Sustainability Now online conference tomorrow & final sustainability feedback
Most topically from our recent discussion is a section on "Green Bling - exploring
which technologies and renewables are fit for purpose".
It seems I have struck a chord with colleagues and wish to share their responses with permission as a final part
(for the time being) of the coal face discussion:
" unlike other products where supply is not a problem and the consumer can chose, the house buyer is just
grateful to get a house in the location they want at a price they can afford. Thus if we had something approaching
an oversupply of housing inferior houses would not sell and developers would have to try harder. Better thermal
insulation etc may not be the main criteria but all things being equal, it may be the clincher.
QED - We need to build many many more houses."
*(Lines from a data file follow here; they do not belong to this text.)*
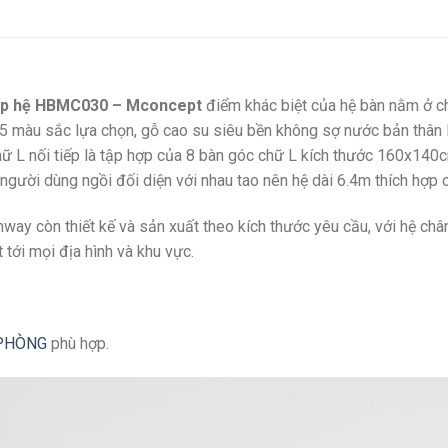
 tiếp hệ HBMC030 – Mconcept
điểm khác biệt của hệ bàn nằm ở ch
 màu sắc lựa chọn, gỗ cao su siêu bền không sợ nước bản thân l
chữ L nối tiếp là tập hợp của 8 bàn góc chữ L kích thước 160x1
người dùng ngồi đối diện với nhau tao nên hệ dài 6.4m thích hợp 
way còn thiết kế và sản xuất theo kích thước yêu cầu, với hệ châ
tới mọi địa hình và khu vực.
PHÒNG
phù hợp.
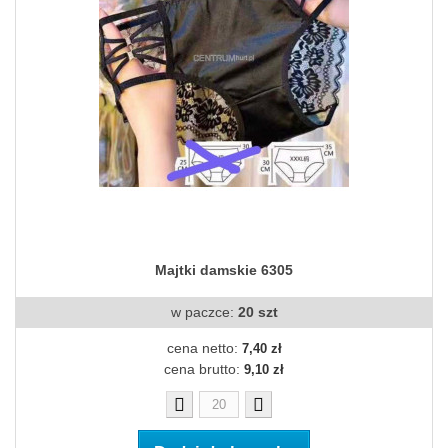
Majtki damskie 6305
w paczce:
20 szt
cena netto:
7,40 zł
cena brutto:
9,10 zł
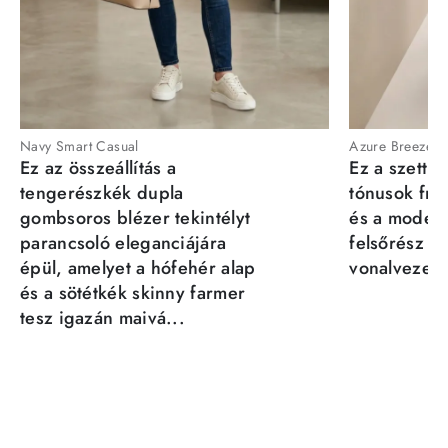
Navy Smart Casual
Azure Breeze
Ez az összeállítás a
Ez a szett a
tengerészkék dupla
tónusok fris
gombsoros blézer tekintélyt
és a moder
parancsoló eleganciájára
felsőrész st
épül, amelyet a hófehér alap
vonalvezeté
és a sötétkék skinny farmer
tesz igazán maivá...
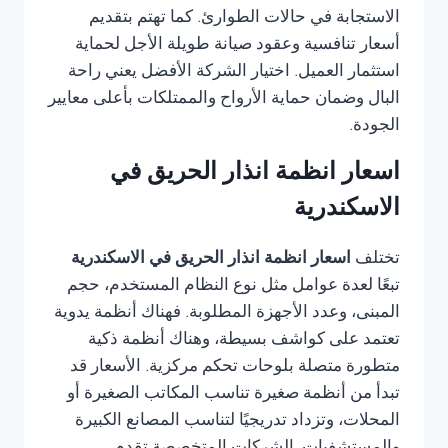
الاستجابة في حالات الطوارئ. كما تهتم بتقديم
أسعار تنافسية وعقود صيانة طويلة الأجل لحماية
استثمار العميل. اختيار الشركة الأفضل يعني راحة
البال وضمان حماية الأرواح والممتلكات بأعلى معايير
الجودة.
اسعار انظمة انذار الحريق في
الاسكندرية
تختلف
اسعار انظمة انذار الحريق في الاسكندرية
تبعًا لعدة عوامل مثل نوع النظام المستخدم، حجم
المبنى، وعدد الأجهزة المطلوبة. فهناك أنظمة يدوية
تعتمد على كواشف بسيطة، وهناك أنظمة ذكية
متطورة متصلة بلوحات تحكم مركزية. الأسعار قد
تبدأ من أنظمة صغيرة تناسب المكاتب الصغيرة أو
المحلات، وتزداد تدريجيًا لتناسب المصانع الكبيرة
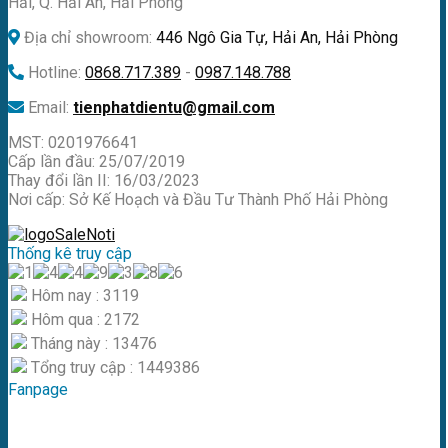
Hải, Q. Hải An, Hải Phòng
Địa chỉ showroom:
446 Ngô Gia Tự, Hải An, Hải Phòng
Hotline:
0868.717.389
-
0987.148.788
Email:
tienphatdientu@gmail.com
MST: 0201976641
Cấp lần đầu: 25/07/2019
Thay đổi lần II: 16/03/2023
Nơi cấp: Sở Kế Hoạch và Đầu Tư Thành Phố Hải Phòng
Thống kê truy cập
Hôm nay : 3119
Hôm qua : 2172
Tháng này : 13476
Tổng truy cập : 1449386
Fanpage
"In response to your points it is more often my experience that with the best will in the world the first budget
cuts for any building project are the perceived expensive 'green appendages'. Clients often comment that they feel
they are helping tick boxes for their local authority or paying over the odds for green marketing strategies,
vested interests or ill conceived regulations. My opinion is that social evolution will do more for ecological
building than the social design of local authority development plans. This could be achieved by giving more weight
to individual applications that exceed ecological planning requirements as priority over the financial noose that
is speculative 'building plots'."
There is no doubt that planning treatment can be particularly sharp for the smaller schemes and smaller clients.
Councils undervalue them and they rarely receive the gold starred service of larger schemes. Any additional shoe-in
for a scheme can only benefit and help it waltz its way through the planning maze.
One of these shoe-ins may be in capitalising on a Council's wider aims. If a Council runs its own design awards,
or is part of a county award scheme, seek to achieve a win in a particular category. Tell the Council your aim and
clearly mark off how your scheme meets and exceeds these requirements. This may begin, amongst the rest of your
strategy, to focus the Council and a possibility of encouraging a warmer view.